Today, Tuesday 11th August, 9:15 BST, WikiLeaks has launched a campaign to
crowd-source a €100,000 reward for Europe’s most wanted secret: the
Transatlantic Trade and Investment Partnership (TTIP).
Starting pledges have already been made by a number
of high profile activists and luminaries from Europe and the United States,
including former Greek Finance Minister Yanis Varoufakis, esteemed UK fashion
designer and environmental campaigner Dame Vivenne Westwood, US journalist
Glenn Greenwald, veteran Australian film-maker and investigative journalist
John Pilger, Belarusian philosopher and theorist Evgeny Morozov, Pentagon
Papers whistleblower Daniel Ellsberg and WikiLeaks editor-in-chief Julian
Assange. [Update as of Tuesday 11th August 2.30pm BST: Now joined by filmmaker
Terry Gilliam and Slovenian philosopher Slavoj Žižek.]
Since it began to face opposition from BRICS
countries at the World Trade Organisation, US policy has been to push through a
triad of international “trade agreements” outside of the WTO framework, aimed
at radically restructuring the economies of negotiating countries, and cutting
out the rising economies of Brazil, Russia, India, China and South Africa
(BRICS).
The three treaties, the “Three Big T’s”, aim to
create a new international legal regime that will allow transnational
corporations to bypass domestic courts, evade environmental protections, police
the internet on behalf of the content industry, limit the availability of
affordable generic medicines, and drastically curtail each country’s
legislative sovereignty.
Two of these super-secret trade deals have already
been published in large part by WikiLeaks - the Transpacific Partnership
Agreement (TPP) and the Trade in Services Agreement (TISA) - defeating
unprecedented efforts by negotiating governments to keep them under wraps.

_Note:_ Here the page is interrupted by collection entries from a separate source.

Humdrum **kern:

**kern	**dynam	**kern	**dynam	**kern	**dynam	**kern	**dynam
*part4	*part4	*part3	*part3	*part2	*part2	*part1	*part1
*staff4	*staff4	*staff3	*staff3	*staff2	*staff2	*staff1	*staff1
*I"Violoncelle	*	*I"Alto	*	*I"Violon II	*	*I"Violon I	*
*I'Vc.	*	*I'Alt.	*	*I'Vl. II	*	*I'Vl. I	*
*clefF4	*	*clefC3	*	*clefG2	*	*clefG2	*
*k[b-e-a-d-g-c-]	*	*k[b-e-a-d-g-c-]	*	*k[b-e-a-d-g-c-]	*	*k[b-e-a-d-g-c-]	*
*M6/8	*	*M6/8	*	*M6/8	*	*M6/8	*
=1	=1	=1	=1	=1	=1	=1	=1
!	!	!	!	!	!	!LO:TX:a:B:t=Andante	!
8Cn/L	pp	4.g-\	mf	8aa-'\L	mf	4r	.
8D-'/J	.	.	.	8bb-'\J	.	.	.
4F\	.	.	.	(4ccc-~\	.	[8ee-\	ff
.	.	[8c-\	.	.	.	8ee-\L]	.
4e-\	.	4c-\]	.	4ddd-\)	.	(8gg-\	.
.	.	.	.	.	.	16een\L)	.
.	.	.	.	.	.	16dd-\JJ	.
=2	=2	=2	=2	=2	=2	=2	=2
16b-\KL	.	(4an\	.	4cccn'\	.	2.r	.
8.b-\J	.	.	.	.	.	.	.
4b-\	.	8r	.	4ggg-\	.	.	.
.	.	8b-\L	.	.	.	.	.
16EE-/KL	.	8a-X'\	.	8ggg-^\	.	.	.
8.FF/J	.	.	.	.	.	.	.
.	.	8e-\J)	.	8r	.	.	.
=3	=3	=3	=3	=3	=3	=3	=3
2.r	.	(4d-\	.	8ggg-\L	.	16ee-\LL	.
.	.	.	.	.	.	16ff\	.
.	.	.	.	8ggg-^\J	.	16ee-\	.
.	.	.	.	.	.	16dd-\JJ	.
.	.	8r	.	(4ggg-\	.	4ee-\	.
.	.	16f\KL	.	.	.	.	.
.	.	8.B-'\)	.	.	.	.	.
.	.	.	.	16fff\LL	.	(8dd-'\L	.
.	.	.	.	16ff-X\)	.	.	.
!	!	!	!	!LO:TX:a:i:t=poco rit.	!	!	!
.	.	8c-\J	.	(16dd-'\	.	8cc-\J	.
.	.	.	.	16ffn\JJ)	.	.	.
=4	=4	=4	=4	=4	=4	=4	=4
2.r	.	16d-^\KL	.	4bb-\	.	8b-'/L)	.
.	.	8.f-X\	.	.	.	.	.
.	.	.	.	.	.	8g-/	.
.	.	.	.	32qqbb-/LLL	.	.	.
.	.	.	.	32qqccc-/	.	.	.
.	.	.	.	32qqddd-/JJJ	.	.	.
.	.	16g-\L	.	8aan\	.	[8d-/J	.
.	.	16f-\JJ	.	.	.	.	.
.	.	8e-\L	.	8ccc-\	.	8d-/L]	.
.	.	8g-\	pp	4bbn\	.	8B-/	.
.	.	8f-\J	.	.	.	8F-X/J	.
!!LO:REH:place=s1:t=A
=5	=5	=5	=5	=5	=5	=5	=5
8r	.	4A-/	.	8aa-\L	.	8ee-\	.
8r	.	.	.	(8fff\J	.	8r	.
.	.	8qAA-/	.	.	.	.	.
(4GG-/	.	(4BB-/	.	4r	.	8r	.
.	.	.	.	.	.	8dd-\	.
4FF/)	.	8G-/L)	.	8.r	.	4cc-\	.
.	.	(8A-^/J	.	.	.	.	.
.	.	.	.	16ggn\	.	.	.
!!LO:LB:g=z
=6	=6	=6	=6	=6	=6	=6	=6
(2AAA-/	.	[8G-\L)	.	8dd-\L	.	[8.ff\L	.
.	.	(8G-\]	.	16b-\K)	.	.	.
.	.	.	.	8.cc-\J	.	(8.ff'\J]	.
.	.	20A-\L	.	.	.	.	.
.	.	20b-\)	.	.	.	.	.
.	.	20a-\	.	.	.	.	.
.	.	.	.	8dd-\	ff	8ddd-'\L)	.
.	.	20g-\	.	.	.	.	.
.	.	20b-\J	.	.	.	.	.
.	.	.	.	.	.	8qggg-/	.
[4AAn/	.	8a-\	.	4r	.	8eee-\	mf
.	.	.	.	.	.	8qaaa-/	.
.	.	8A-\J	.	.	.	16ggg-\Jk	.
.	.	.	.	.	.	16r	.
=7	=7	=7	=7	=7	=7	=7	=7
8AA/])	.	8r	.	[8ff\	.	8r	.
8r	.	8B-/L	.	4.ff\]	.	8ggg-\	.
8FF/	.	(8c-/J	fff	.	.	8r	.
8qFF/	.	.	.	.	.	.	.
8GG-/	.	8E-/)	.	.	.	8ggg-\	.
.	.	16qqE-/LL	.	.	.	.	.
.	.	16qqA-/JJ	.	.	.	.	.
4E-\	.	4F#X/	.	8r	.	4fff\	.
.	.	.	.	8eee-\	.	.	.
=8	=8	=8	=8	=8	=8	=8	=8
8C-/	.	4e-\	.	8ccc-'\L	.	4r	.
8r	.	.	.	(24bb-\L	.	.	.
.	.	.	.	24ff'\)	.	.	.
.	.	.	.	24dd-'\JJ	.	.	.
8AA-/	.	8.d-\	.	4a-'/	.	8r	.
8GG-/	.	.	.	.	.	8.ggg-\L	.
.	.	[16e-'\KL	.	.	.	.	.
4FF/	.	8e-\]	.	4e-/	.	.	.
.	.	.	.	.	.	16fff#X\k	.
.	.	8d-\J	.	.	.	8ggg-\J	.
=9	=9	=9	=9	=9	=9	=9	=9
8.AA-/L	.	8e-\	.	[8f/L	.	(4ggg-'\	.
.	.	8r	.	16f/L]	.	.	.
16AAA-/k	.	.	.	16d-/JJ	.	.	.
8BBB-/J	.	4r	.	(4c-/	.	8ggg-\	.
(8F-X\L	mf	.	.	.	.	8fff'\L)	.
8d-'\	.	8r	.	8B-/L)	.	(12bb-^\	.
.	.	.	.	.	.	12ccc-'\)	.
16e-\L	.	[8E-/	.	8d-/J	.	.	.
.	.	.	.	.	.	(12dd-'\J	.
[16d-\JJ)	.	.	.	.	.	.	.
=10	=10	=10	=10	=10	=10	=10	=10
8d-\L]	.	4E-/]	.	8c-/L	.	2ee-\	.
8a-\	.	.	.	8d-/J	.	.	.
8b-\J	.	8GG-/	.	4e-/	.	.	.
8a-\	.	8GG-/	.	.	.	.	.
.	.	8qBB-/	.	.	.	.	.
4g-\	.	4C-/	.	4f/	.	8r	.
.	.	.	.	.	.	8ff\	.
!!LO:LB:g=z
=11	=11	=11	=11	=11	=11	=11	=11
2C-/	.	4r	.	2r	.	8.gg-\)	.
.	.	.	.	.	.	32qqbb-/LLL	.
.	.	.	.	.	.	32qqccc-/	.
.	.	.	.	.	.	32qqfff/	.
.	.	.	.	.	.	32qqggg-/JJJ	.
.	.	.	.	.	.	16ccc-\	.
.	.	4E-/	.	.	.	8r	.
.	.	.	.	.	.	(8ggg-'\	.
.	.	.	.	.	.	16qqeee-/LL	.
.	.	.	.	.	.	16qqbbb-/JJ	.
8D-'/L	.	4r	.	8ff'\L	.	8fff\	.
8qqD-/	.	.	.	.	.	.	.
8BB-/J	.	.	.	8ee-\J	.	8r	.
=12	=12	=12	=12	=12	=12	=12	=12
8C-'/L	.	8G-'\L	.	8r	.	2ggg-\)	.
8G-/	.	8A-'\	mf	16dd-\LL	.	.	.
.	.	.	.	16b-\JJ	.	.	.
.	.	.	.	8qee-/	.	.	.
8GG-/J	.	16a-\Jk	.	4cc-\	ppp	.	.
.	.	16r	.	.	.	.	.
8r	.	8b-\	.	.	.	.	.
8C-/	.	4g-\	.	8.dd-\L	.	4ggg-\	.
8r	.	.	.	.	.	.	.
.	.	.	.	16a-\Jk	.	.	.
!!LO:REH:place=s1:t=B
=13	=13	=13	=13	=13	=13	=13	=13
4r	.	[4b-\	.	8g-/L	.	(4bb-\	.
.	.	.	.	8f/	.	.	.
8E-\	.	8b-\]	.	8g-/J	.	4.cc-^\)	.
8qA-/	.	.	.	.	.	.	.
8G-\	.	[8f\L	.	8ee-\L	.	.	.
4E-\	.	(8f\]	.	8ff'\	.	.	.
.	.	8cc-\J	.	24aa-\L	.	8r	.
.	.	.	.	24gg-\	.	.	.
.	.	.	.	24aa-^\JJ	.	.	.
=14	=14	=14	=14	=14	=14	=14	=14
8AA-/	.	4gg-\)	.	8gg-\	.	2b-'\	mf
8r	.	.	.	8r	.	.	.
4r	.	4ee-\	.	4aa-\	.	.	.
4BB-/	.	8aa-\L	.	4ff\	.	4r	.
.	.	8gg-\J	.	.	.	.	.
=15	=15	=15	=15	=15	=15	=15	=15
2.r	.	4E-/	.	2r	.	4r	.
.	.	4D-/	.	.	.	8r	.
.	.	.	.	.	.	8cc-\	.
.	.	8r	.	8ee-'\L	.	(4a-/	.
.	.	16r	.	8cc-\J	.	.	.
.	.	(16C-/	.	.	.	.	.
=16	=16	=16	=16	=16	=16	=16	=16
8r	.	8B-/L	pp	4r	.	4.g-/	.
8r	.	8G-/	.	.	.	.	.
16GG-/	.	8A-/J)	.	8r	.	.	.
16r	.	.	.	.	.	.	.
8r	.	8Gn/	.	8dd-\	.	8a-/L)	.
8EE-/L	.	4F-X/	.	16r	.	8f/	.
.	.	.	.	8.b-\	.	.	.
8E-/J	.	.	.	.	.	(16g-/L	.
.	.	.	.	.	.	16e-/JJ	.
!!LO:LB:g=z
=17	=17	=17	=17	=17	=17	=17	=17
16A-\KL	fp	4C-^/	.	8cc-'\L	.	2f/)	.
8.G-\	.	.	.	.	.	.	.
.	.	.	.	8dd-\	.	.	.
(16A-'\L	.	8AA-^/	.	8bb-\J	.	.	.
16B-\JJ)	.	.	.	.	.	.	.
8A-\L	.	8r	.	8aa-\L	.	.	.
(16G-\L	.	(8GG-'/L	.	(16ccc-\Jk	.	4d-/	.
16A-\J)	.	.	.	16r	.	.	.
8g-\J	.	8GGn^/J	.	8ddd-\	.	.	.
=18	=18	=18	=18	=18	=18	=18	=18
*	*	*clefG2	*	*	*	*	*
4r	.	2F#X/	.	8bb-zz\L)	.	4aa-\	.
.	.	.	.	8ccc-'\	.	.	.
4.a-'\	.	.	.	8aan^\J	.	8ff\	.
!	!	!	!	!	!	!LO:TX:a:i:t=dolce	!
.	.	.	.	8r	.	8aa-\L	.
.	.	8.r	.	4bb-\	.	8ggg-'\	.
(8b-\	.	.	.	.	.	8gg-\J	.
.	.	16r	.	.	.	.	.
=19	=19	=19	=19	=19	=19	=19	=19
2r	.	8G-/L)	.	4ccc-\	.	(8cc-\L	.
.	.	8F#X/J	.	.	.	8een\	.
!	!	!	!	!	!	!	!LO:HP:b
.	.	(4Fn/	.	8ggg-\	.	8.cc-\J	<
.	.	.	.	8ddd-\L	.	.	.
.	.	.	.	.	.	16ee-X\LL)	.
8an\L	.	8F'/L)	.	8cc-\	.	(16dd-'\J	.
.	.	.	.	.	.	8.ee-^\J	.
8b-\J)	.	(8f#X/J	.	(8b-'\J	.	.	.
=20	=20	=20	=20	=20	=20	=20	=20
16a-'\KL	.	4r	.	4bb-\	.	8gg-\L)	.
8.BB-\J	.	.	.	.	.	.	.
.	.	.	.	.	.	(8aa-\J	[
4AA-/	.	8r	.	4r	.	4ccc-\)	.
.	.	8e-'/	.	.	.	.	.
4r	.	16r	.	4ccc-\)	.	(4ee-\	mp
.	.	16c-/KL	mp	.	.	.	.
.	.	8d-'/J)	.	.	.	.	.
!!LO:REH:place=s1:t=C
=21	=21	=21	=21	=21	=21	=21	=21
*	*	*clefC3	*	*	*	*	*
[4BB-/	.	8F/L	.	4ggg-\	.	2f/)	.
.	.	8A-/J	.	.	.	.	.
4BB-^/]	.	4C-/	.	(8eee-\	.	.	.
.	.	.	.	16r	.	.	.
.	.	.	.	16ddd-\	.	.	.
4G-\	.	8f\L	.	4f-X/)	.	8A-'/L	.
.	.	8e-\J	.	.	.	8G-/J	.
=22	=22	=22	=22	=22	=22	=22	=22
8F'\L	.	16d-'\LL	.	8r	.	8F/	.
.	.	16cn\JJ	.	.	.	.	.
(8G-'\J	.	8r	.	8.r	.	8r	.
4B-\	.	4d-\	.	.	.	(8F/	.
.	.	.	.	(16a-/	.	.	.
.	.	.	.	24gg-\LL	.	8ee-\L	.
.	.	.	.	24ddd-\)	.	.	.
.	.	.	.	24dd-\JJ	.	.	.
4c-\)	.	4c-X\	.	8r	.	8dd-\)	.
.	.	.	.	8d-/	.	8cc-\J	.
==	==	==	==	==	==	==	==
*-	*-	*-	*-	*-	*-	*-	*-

But for Europeans the most significant of these agreements
remains shrouded in almost complete secrecy. The Transatlantic Trade and
Investment Partnership (TTIP), which is currently under negotiation between the
US and the European Union, remains closely guarded by negotiators and big
corporations have been given privileged access. The public cannot read it.
Today WikiLeaks is taking
steps to ensure that Europeans can finally read the monster trade deal, which has been dubbed an “economic NATO” by former US
Secretary of State Hillary Clinton.
Using the new WikiLeaks pledge system everyone can
help raise the bounty for Europe’s most wanted leak. The system was deployed in
June to raise
a $100,000 bounty for the TTIP’s sister-treaty for the Pacific Rim, the TPP.
The pledge system has
been hailed by the New York Times as “a great disrupter”, which gives “millions
of citizens... the ability to debate a major piece of public policy,” and which
“may be the best shot we have at transforming the [treaty negotiation] process
from a back-room deal to an open debate.”
WikiLeaks founder Julian Assange said,
“The secrecy of the TTIP casts a shadow on the future
of European democracy. Under this cover, special interests are running wild,
much as we saw with the recent financial siege against the people of Greece.
The TTIP affects the life of every European and draws Europe into long term
conflict with Asia. The time for its secrecy to end is now.”